Perhaps Roland’s mother had known other difficulties. My mother never looked at another man. Nor did my sister or my aunt. That’s just how it was, a question of habit and of upbringing too. In her family, you married for life. You didn’t divorce. You didn’t remarry. The wife of one of my father’s friends was caught in bed with her lover. She was repudiated, sent away without a cent. My mother was horrified by this adulterous woman’s audacity. She spoke of her pityingly. She couldn’t comprehend what she had done or the risks she had taken. It was beyond her.

Roland believes that relations with one’s parents are bound to have conflicts. He speaks warmly of his mother, but writes about her with an acuity that borders on malice. Describing the time he visited her at the Résidence de Rumine in Lausanne, he wrote: ‘There, a crabby, temperamental old biddy treats me as if my sole purpose in life is to be endlessly at her beck and call. She orders me to phone her friends. They must know that her beloved son has finally come to pay her a visit.’ He sees himself as a ‘hypocritical son’, ‘cruel when he writes’, but ‘kind in day-to-day life’.

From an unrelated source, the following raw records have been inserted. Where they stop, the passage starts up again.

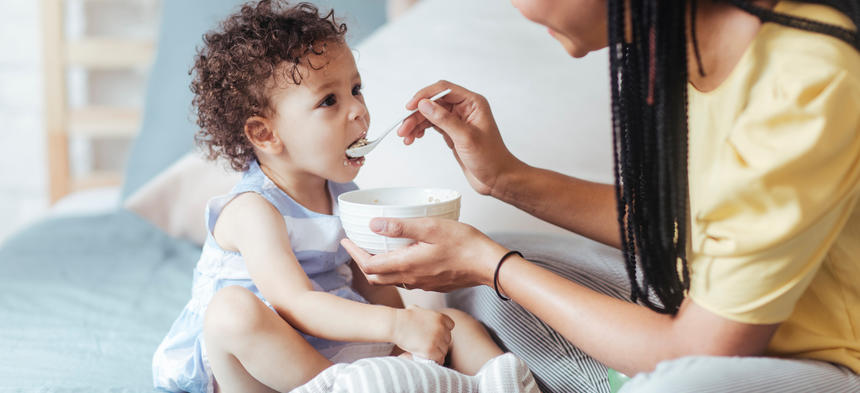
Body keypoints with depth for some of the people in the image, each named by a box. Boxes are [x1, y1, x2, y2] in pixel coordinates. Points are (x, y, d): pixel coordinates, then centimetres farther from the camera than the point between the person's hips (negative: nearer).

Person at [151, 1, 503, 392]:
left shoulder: (342, 192, 6)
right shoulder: (252, 211, -19)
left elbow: (373, 284, 11)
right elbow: (295, 305, -31)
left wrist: (404, 343, -7)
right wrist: (396, 325, -39)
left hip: (335, 353, 7)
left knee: (456, 323, -2)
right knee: (232, 308, -38)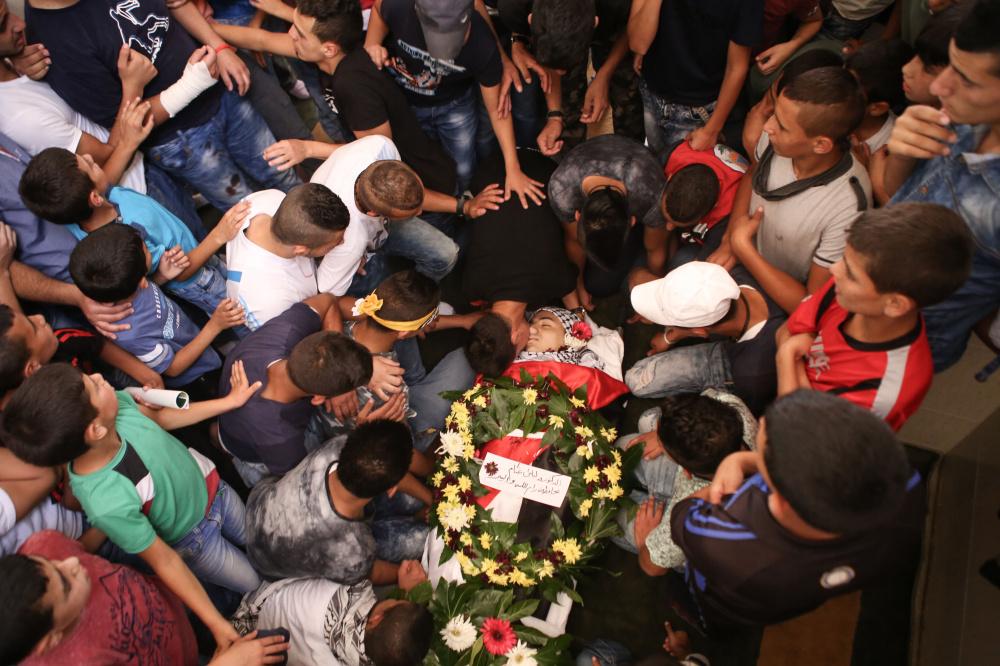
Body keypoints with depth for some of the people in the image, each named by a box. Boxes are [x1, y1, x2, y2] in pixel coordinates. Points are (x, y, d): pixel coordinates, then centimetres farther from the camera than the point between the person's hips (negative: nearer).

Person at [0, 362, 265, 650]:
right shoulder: (106, 503, -42)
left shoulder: (118, 404, -30)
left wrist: (230, 401, -4)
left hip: (212, 488, 5)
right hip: (196, 539, -5)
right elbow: (164, 560, -27)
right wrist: (217, 624, -23)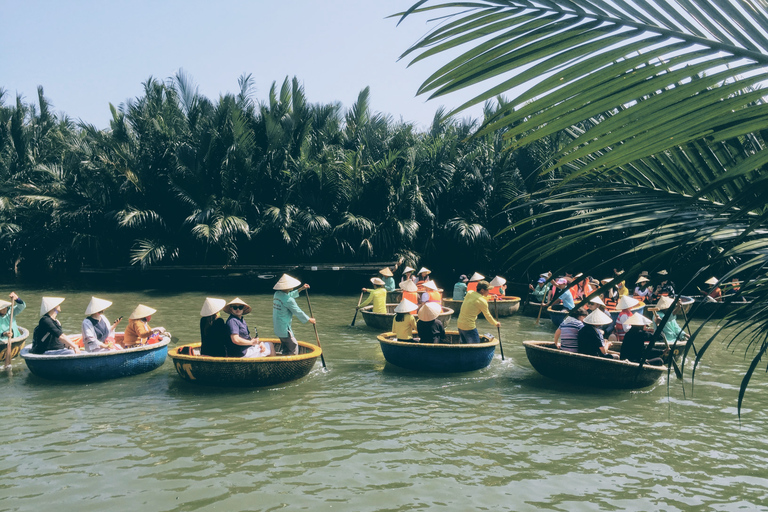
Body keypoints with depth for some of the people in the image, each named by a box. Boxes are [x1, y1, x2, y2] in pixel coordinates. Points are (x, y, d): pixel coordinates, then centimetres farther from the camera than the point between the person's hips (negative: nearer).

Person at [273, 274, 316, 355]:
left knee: (285, 348, 19)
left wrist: (301, 289, 26)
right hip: (284, 328, -9)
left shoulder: (277, 294, 6)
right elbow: (298, 312, -12)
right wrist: (309, 319, 2)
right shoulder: (288, 300, -20)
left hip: (277, 327, 9)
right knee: (293, 347, 0)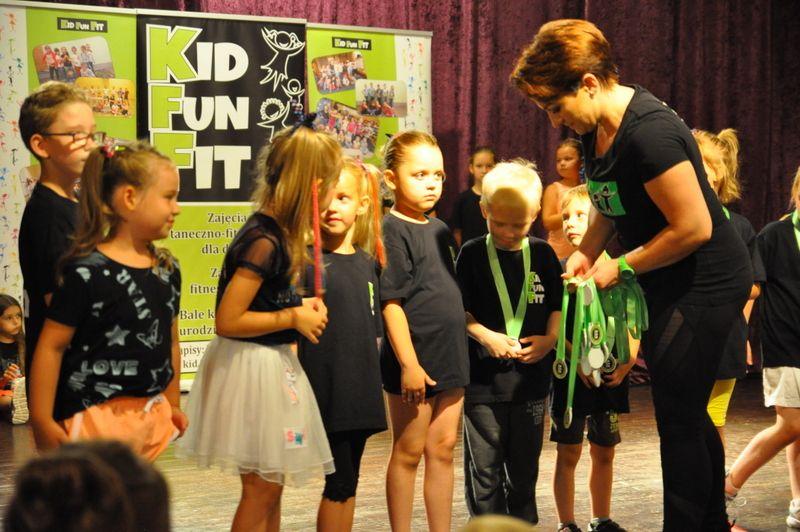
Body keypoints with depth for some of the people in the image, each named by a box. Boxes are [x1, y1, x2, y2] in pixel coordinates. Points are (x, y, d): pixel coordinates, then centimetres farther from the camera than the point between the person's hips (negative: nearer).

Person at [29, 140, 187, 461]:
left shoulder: (167, 269, 8)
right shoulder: (87, 272, -13)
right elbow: (51, 347, -12)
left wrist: (172, 404, 23)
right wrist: (42, 422, -12)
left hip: (148, 414, 7)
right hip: (94, 414, -7)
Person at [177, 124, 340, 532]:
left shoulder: (274, 232, 6)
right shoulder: (263, 242, -22)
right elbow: (227, 321, -23)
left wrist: (298, 309, 1)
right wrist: (293, 319, -16)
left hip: (271, 366, 10)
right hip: (251, 370, -10)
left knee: (271, 485, 17)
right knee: (261, 487, -1)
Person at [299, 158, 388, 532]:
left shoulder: (368, 262, 9)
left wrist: (372, 385, 14)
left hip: (361, 393, 6)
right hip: (326, 392, -6)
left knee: (348, 485, 12)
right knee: (339, 484, -4)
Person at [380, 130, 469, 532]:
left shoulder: (440, 230, 13)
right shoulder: (393, 231, -11)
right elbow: (392, 301, -16)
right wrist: (408, 363, -20)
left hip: (449, 356, 7)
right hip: (414, 362, -7)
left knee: (443, 448, 11)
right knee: (408, 452, 2)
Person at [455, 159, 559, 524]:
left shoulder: (543, 255, 4)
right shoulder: (472, 254, -3)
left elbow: (557, 304, 10)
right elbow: (459, 309, -3)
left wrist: (550, 338, -8)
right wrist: (485, 336, -18)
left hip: (532, 375, 3)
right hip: (483, 376, -2)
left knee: (525, 464, 14)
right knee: (484, 466, 2)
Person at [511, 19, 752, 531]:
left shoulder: (649, 133, -28)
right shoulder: (596, 130, 1)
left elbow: (693, 227, -27)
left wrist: (620, 267, -17)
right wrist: (586, 253, 1)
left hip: (706, 283, -10)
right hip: (668, 285, 10)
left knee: (678, 418, -4)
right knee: (686, 412, 19)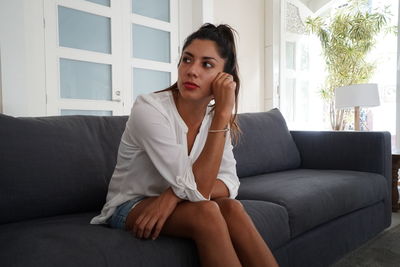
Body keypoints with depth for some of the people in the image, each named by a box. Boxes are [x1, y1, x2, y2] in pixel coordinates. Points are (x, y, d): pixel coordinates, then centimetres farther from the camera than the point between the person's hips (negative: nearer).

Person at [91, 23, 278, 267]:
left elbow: (229, 183, -10)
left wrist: (175, 195, -27)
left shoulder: (215, 116, -5)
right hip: (130, 208, -4)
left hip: (173, 206, 5)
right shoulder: (149, 109, -25)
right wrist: (223, 113, -32)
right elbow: (197, 190, -29)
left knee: (231, 207, -26)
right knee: (207, 211, -31)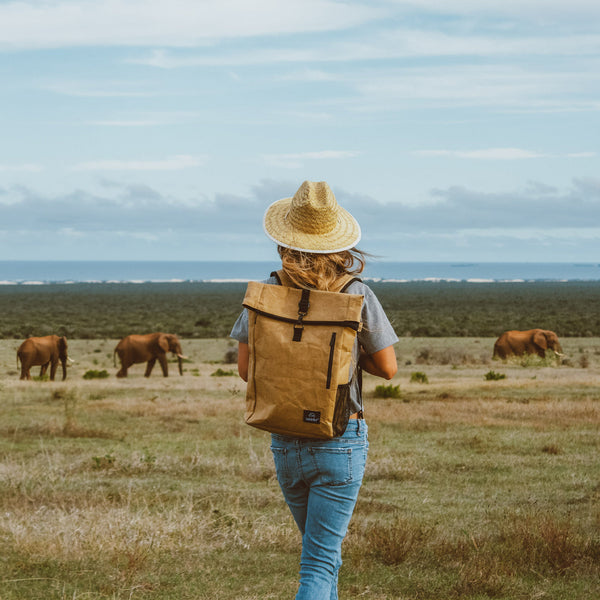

It is true that ‘blood ties corrupt everything’. But we agree to play the game even to the point of accepting this nasty side of ourselves. I haven’t felt the need to be hypocritical, or cynical and cruel. My mother’s disarming. Her gaze, her implicit emotional blackmail, her increasingly nebulous demands don’t make me feel sadness or compassion but fill me with irrational, selfless love.

As a keen reader of Nietzsche, I’m sometimes shocked by his tumultuous relationships with his sister and his mother. He says he regretted developing the concept of ‘eternal recurrence’ because it might allow those ‘infernal machines’ to come back. It’s easy to imagine Nietzsche, born of an unknown mother, living with no family, alone on his mountain peak, the image of Zarathustra. But when he was annoyed with his mother, he’d write letters asking for the sausages she used to cook for him when he was a child!